The information thus managed to go viral and sneak into the news as a fact. Its origins – Le Monde traced back two decades of newsworthiness – weren’t in the media. They were in a simple advertising slogan.
Europeans conceived in Ikea beds
In 2001, Ikea opened its first store in Russia. The opening – in a town on the outskirts of Moscow – was a great success. People were queuing, there were traffic jams and they managed to connect with the audiences despite the snow. Ikea had swept, but to achieve it had worked campaigning before the opening.
The BBDO agency had run a campaign with different slogans about Ikea. One of them was the one that said, precisely, that one in 10 Europeans was conceived in a giant’s bed. But was it? No. As a slogan it is almost a kind of literary figure, acceptable because we know that advertising plays with exaggerations.

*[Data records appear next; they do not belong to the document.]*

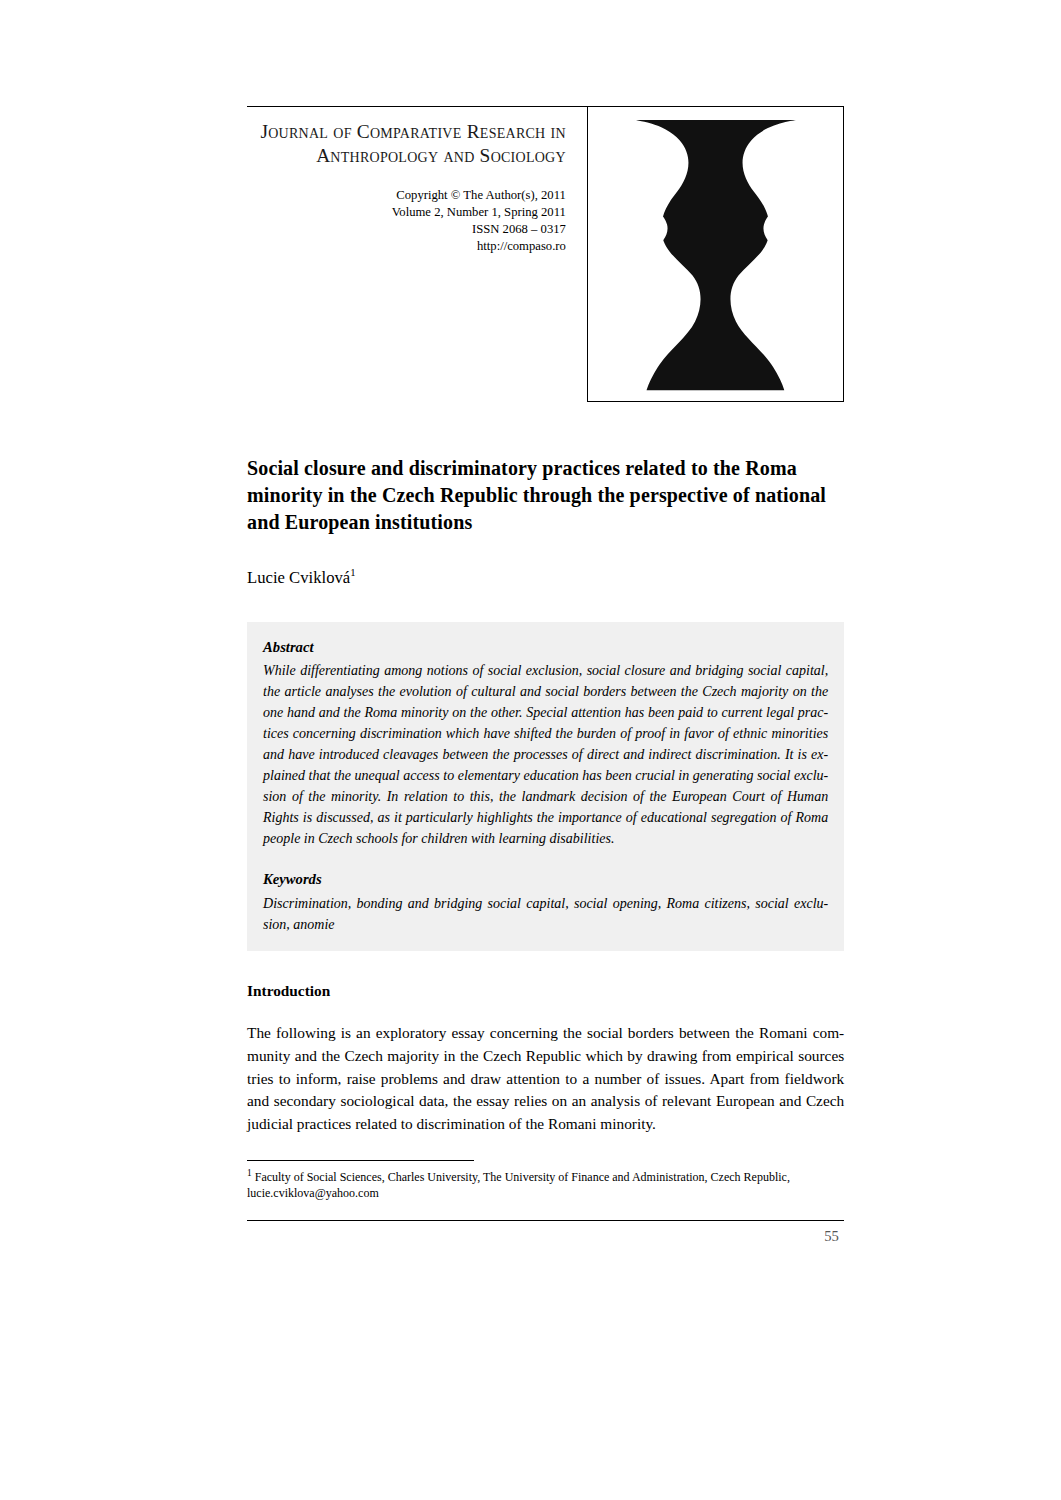Journal of Comparative Research in
Anthropology and Sociology
Copyright © The Author(s), 2011
Volume 2, Number 1, Spring 2011
ISSN 2068 – 0317
http://compaso.ro
Social closure and discriminatory practices related to the Roma minority in the Czech Republic through the perspective of national and European institutions
Lucie Cviklová1
Abstract
While differentiating among notions of social exclusion, social closure and bridging social capital, the article analyses the evolution of cultural and social borders between the Czech majority on the one hand and the Roma minority on the other. Special attention has been paid to current legal practices concerning discrimination which have shifted the burden of proof in favor of ethnic minorities and have introduced cleavages between the processes of direct and indirect discrimination. It is explained that the unequal access to elementary education has been crucial in generating social exclusion of the minority. In relation to this, the landmark decision of the European Court of Human Rights is discussed, as it particularly highlights the importance of educational segregation of Roma people in Czech schools for children with learning disabilities.
Keywords
Discrimination, bonding and bridging social capital, social opening, Roma citizens, social exclusion, anomie
Introduction
The following is an exploratory essay concerning the social borders between the Romani community and the Czech majority in the Czech Republic which by drawing from empirical sources tries to inform, raise problems and draw attention to a number of issues. Apart from fieldwork and secondary sociological data, the essay relies on an analysis of relevant European and Czech judicial practices related to discrimination of the Romani minority.
1 Faculty of Social Sciences, Charles University, The University of Finance and Administration, Czech Republic, lucie.cviklova@yahoo.com
55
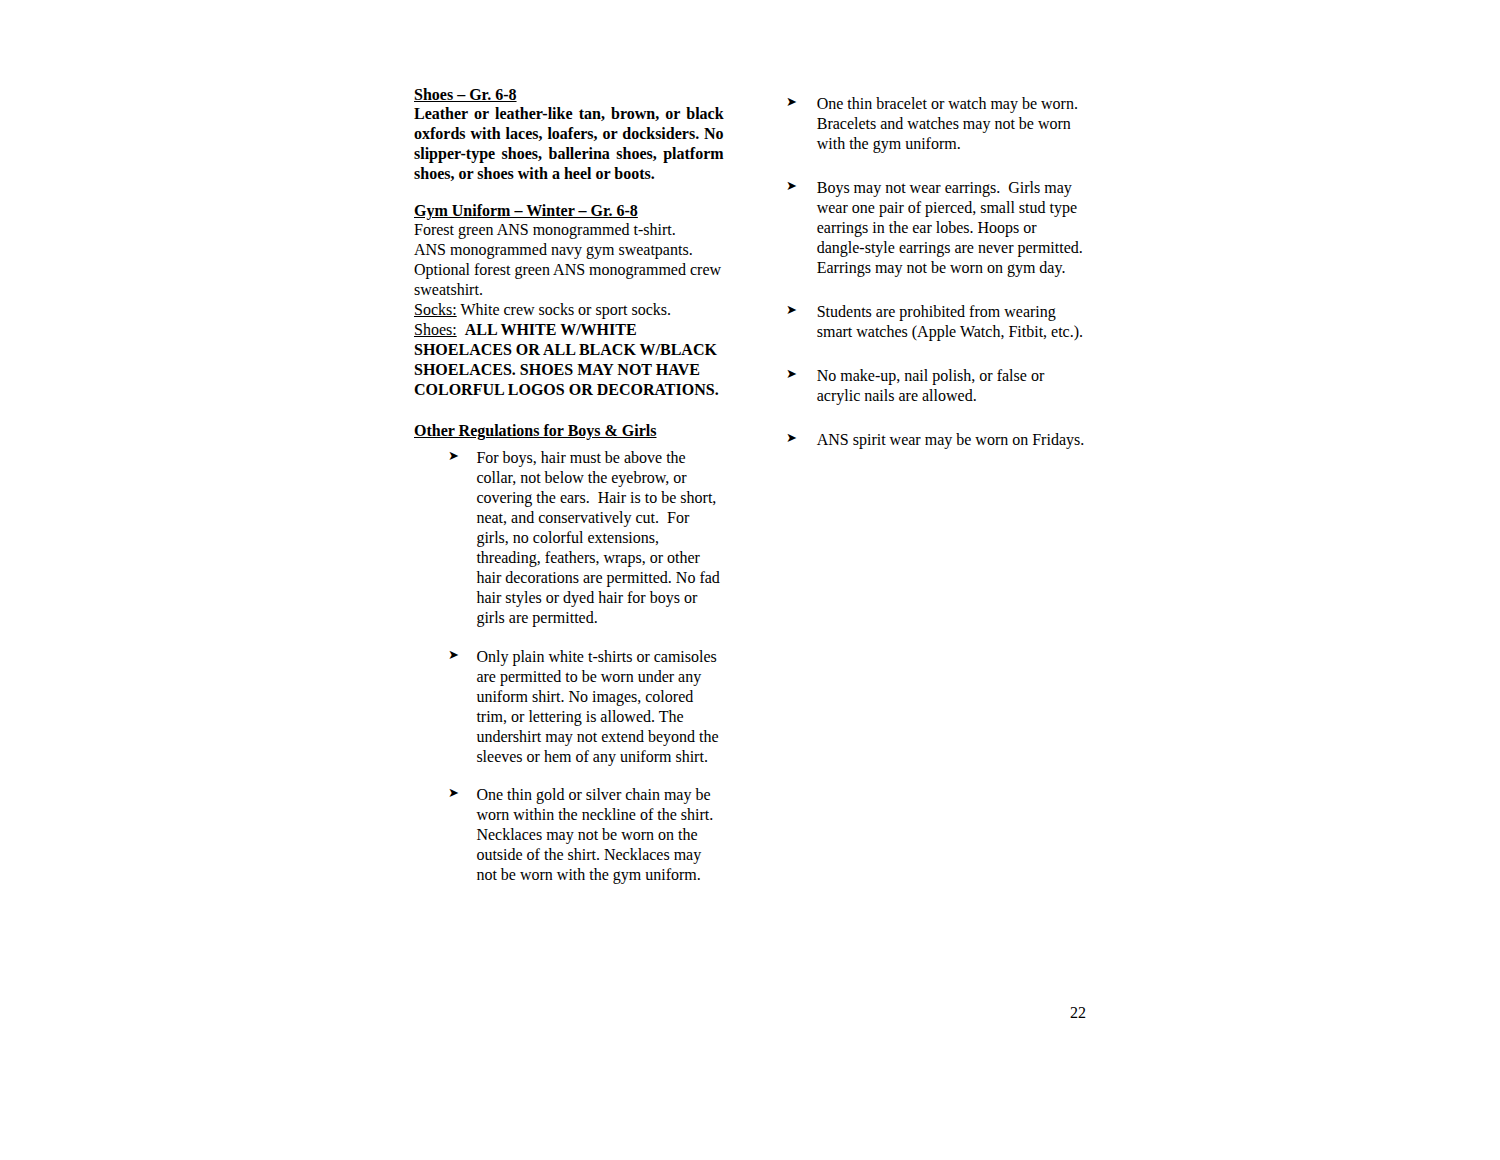Shoes – Gr. 6-8
Leather or leather-like tan, brown, or black oxfords with laces, loafers, or docksiders. No slipper-type shoes, ballerina shoes, platform shoes, or shoes with a heel or boots.
Gym Uniform – Winter – Gr. 6-8
Forest green ANS monogrammed t-shirt.
ANS monogrammed navy gym sweatpants.
Optional forest green ANS monogrammed crew sweatshirt.
Socks: White crew socks or sport socks.
Shoes: ALL WHITE W/WHITE SHOELACES OR ALL BLACK W/BLACK SHOELACES. SHOES MAY NOT HAVE COLORFUL LOGOS OR DECORATIONS.
Other Regulations for Boys & Girls
For boys, hair must be above the collar, not below the eyebrow, or covering the ears. Hair is to be short, neat, and conservatively cut. For girls, no colorful extensions, threading, feathers, wraps, or other hair decorations are permitted. No fad hair styles or dyed hair for boys or girls are permitted.
Only plain white t-shirts or camisoles are permitted to be worn under any uniform shirt. No images, colored trim, or lettering is allowed. The undershirt may not extend beyond the sleeves or hem of any uniform shirt.
One thin gold or silver chain may be worn within the neckline of the shirt. Necklaces may not be worn on the outside of the shirt. Necklaces may not be worn with the gym uniform.
One thin bracelet or watch may be worn. Bracelets and watches may not be worn with the gym uniform.
Boys may not wear earrings. Girls may wear one pair of pierced, small stud type earrings in the ear lobes. Hoops or dangle-style earrings are never permitted. Earrings may not be worn on gym day.
Students are prohibited from wearing smart watches (Apple Watch, Fitbit, etc.).
No make-up, nail polish, or false or acrylic nails are allowed.
ANS spirit wear may be worn on Fridays.
22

As a repeated fact on the lists of curiosities about life, it is much more questionable. Le Monde got to the origins of the campaign and how they had come up with that data. The agency that developed it explained to them that, although it is all distant, they believed that everything came from the statistical data that the furniture chain had provided.
In their statistics, they indicated that they had 10% of the furniture market. BBDO had turned it into something that would surprise the consumer more. It is what advertising does, in the end, but its hook was such that it ended up sneaking into the news coverage about the reality of the chain.